AmyGrace - personally I think going the rep. payee route is unnecessary and requires paperwork and reporting by family that could be quite intrusive and problematic if something goes amiss either by you or by an employee of SSA. I think that if your elder has a good drawn up by an atty DPOA & MPOA and an existing bank account of their own that you are a signature & POD on that all their income goes into direct deposit and they have done an on-line account for this to happen that there is NO NEED for rep payee or further dealing with SSA.

Rep payee has reporting requirements; its a 6 page form which can require documentation for all categories and they do audits. I think the rep payee system is designed to make work for SSA employees and doing audits whether or not it is actually needed provides for that. You have to be able to provide in detail with receipts where all funds went to and break it down into categories. Spending in some categories can be investigated. Any funds left over each month have to be into an interest bearing savings account.

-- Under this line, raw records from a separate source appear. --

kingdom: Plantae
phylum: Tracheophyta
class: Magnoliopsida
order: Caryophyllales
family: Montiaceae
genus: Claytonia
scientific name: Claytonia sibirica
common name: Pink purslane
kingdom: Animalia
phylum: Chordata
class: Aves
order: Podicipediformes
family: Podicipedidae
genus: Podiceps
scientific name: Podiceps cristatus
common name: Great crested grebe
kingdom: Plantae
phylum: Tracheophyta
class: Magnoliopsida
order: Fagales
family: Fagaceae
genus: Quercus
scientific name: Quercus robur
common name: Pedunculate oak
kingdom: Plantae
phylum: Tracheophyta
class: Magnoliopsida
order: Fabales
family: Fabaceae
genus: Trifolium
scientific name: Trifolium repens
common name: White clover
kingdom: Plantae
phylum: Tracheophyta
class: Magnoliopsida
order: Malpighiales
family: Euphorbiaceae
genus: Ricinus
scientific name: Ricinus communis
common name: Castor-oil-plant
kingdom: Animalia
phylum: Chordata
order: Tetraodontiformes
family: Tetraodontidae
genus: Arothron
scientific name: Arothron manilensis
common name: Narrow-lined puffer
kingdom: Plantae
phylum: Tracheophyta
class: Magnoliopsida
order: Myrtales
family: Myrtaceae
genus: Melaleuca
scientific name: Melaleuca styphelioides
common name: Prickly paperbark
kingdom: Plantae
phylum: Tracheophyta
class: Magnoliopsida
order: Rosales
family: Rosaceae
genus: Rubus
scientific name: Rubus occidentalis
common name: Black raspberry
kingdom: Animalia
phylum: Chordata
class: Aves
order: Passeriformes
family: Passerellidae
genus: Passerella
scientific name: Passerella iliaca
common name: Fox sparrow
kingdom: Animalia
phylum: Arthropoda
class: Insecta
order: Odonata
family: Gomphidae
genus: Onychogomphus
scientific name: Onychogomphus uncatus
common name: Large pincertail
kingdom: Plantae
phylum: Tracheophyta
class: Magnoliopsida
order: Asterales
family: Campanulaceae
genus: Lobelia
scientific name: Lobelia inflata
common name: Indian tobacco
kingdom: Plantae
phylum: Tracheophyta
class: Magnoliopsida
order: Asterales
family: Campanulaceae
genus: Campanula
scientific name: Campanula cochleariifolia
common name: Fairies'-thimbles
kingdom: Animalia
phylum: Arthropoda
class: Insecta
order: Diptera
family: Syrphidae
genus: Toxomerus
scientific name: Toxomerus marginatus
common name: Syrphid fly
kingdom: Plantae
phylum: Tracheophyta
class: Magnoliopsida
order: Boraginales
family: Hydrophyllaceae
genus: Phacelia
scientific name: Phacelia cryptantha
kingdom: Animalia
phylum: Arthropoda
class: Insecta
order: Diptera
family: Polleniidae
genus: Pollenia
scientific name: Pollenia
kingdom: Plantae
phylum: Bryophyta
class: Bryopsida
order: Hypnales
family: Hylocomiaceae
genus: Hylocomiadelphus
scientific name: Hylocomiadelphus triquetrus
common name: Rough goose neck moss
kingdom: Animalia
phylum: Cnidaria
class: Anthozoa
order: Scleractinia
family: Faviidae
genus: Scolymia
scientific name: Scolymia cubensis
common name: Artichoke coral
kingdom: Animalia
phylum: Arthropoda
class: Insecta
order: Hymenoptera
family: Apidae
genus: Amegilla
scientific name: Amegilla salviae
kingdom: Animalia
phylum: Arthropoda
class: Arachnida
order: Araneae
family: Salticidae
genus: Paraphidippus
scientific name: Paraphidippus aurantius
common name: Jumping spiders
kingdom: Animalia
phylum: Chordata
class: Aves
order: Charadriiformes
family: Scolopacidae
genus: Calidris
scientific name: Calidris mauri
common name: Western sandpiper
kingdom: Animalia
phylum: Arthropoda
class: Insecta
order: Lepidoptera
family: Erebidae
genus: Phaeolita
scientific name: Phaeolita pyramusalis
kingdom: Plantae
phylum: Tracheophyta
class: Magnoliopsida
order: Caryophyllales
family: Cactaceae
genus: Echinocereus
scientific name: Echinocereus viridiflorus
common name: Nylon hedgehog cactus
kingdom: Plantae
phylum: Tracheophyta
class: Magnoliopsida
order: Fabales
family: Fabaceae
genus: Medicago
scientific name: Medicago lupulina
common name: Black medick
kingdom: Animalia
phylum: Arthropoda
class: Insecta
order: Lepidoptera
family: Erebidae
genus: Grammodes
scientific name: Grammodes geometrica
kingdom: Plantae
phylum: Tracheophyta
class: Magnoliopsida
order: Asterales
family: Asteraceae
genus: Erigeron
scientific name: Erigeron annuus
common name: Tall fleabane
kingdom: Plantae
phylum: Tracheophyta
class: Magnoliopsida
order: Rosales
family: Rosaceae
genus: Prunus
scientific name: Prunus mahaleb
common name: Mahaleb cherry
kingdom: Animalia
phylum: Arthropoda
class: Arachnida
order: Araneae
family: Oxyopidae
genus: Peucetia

Amy, is what you do now to pay for mom's NH costs & her personal needs any different than before? You write a check for whatever is due and transfer funds as need be, right? How is having to keep a journal, do an annual reporting and be able to basically be on the defensive on all costs for mom an advantage? Because that is really what you need to continuously do if you become a rep payee. If your late in the reporting or something happens to question your suitability, SSA could do an inquiry on this or APS could be call to do a review.

I just feel being off the radar - whenever possible - is best.

Also please check the admissions contract. If mom is private pay most NH require a full month paid even if they die within the month. If they are on Medicaid, Medicaid only is required to pay NH a daily reimbursement rate. But private pay is whatever is in the contract. If it is only for days alive that is due, that is unusual.
NH required a "last month's pay" so whenever Mom passes, it is already paid for that month. I had no choice but to go the route I did because it was the only way I could get her 1099 for 2015 since it was mailed to her last residence and returned to sender. They refused to even talk to me, or recognize the POA.
You are right, the way we had it before worked fine and would have continued had I remembered to fill out a forwarding address form when we moved her last year. But, I'll just have to cope, keep receipts. Mom is 101 and failing so I will not have many months of "proof" to provide.